A subcorpus in the SweLL-pilot collection
(Elena Volodina, August, 17, 2021)
2. Metadata description for the TISUS subcorpus
Total nr essays: 105 (June, 19, 2021)
Nr sentences: 3 422
Nr tokens: 60 632, incl. punctuation and NL-tokens (see below)
Levels represented (CEFR scale): B2, C1
No manual coding/labeling was performed, except very basic anonymization control
NOTE the use of NL-tokens (i.e. New Line breaks) to preserve line breaks in the original learner writings. NL-tokens do not correspond to any punctuation, are added to the beginning of the sentences following it, and are counted towards running tokens.
TISUS is a subcorpus of SweLL-pilot collection of learner essays written by adult immigrants learning Swedish in Sweden. The essays were collected from an official exam Test In Swedish for University Studies, TISUS, during one occasion in 2006. The setting of the essay collection has given the name to this subcorpus. Learners filled in consent forms and allowed use of their essays and personal metadata for research.

[Entries taken from a collection]
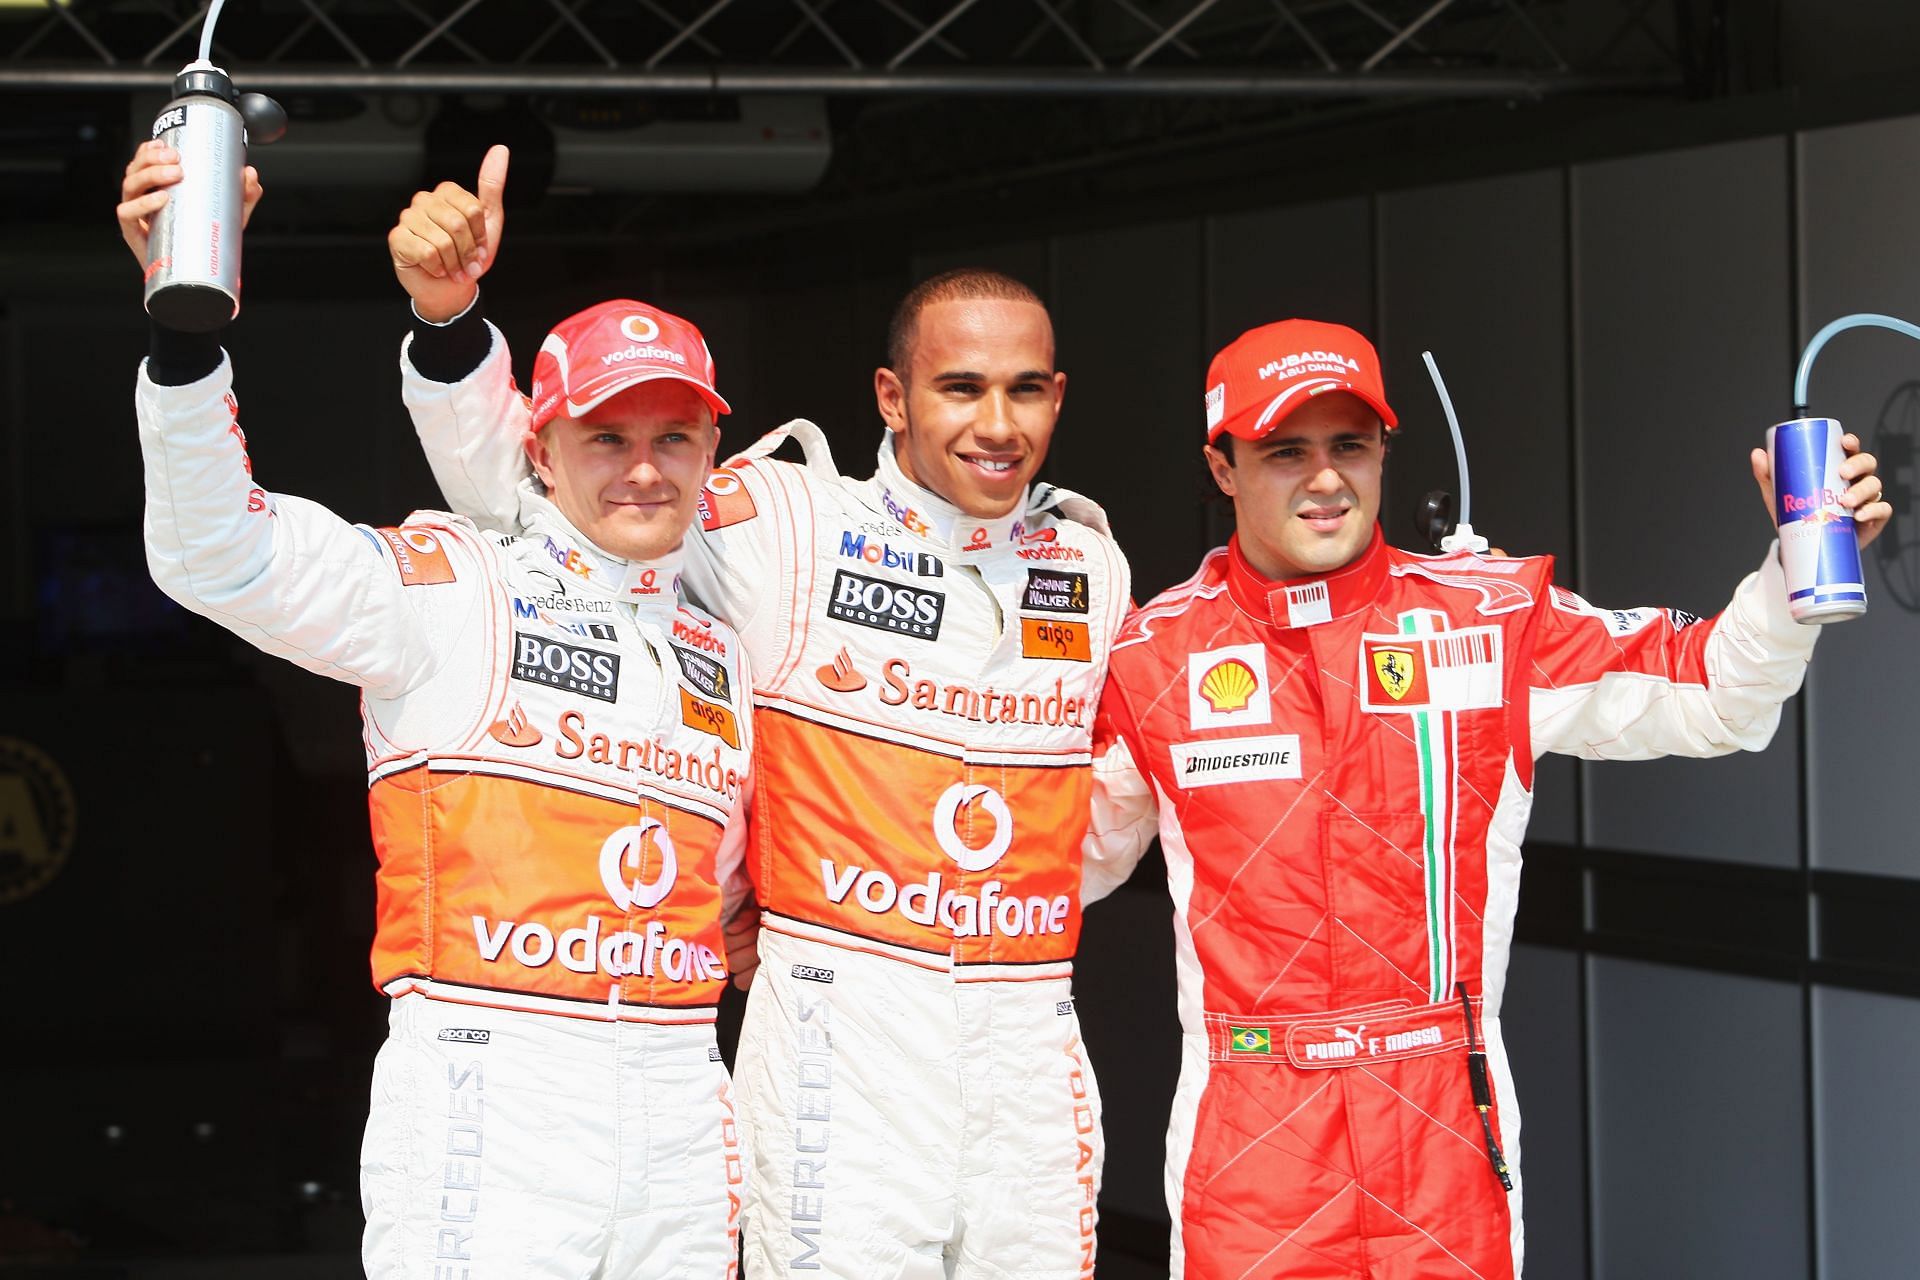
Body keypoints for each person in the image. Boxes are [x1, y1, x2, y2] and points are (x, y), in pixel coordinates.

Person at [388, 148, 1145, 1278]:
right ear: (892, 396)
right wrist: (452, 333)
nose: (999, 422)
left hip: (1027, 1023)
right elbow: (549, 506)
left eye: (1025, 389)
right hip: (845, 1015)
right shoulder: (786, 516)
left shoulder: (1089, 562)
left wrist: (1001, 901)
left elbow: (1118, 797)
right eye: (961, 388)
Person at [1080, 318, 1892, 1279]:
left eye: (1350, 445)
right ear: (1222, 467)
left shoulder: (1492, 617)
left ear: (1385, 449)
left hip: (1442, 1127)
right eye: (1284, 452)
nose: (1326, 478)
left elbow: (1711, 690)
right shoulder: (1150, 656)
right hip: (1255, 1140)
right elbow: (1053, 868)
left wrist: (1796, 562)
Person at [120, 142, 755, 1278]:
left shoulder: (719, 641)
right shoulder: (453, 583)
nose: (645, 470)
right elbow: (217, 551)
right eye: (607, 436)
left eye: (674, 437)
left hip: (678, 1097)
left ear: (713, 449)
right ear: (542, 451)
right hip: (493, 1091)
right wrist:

> **Work instructions**:
1. List every count given in the TISUS metadata description, with the figure stated for each.
2. Continue the TISUS metadata description from where it stops.
These entries come from a separate source, not from the TISUS metadata description.

> **Answers to the tasks**:
1.
Total number of essays: 105
Number of sentences: 3 422
Number of tokens: 60 632

2.
Essays were collected and transcribed on the initiative of individual exam assessors at Stockholm University, Sweden. All later work on linguistic annotation, file format conversions and CEEFR mappings was funded by Språkbanken and Center for Language Technology (CLT), both at the University of Gothenburg, Sweden, during 2012-2016. Part of the work on metadata harmonization was carried out later as part of the L2 profiles project and SweLL infrastructure project.
For approved users, TISUS is available through Korp search interface and as a full dataset via a link that is sent to approved users. To get access, apply using this form: https://sunet.artologik.net/gu/swell.
The TISUS subcorpus is maintained at the University of Gothenburg, Språkbanken Text (https://spraakbanken.gu.se), as part of the SweLL infrastructure.
(Version from 2016) Elena Volodina, Ildikó Pilán, Ingegerd Enström, Lorena Llozhi, Peter Lundkvist, Gunlög Sundberg, Monica Sandell. 2016. SweLL on the rise: Swedish Learner Language corpus for European Reference Level studies. Proceedings of LREC 2016, Slovenia. https://arxiv.org/pdf/1604.06583.pdf
(Version from 2021) The above article + updated statistics in this documentation. The major difference between the versions from 2016 and 2021 is that all attributes and the corresponding values (e.g. level, language names, etc) have been harmonized between several other learner subcorpora in the SweLL collection to make possible searches in several of them at the same time.
Personal data management: Essays were collected following a consent from the learners. The consent allows the use of essays for research by registered (approved) users. Handwritten essays were transcribed and manually anonymized by trained L2 specialists.
Mode/format: All essays were written in exam setting. Most of the essays were written by hand and were transcribed later by L2 specialists.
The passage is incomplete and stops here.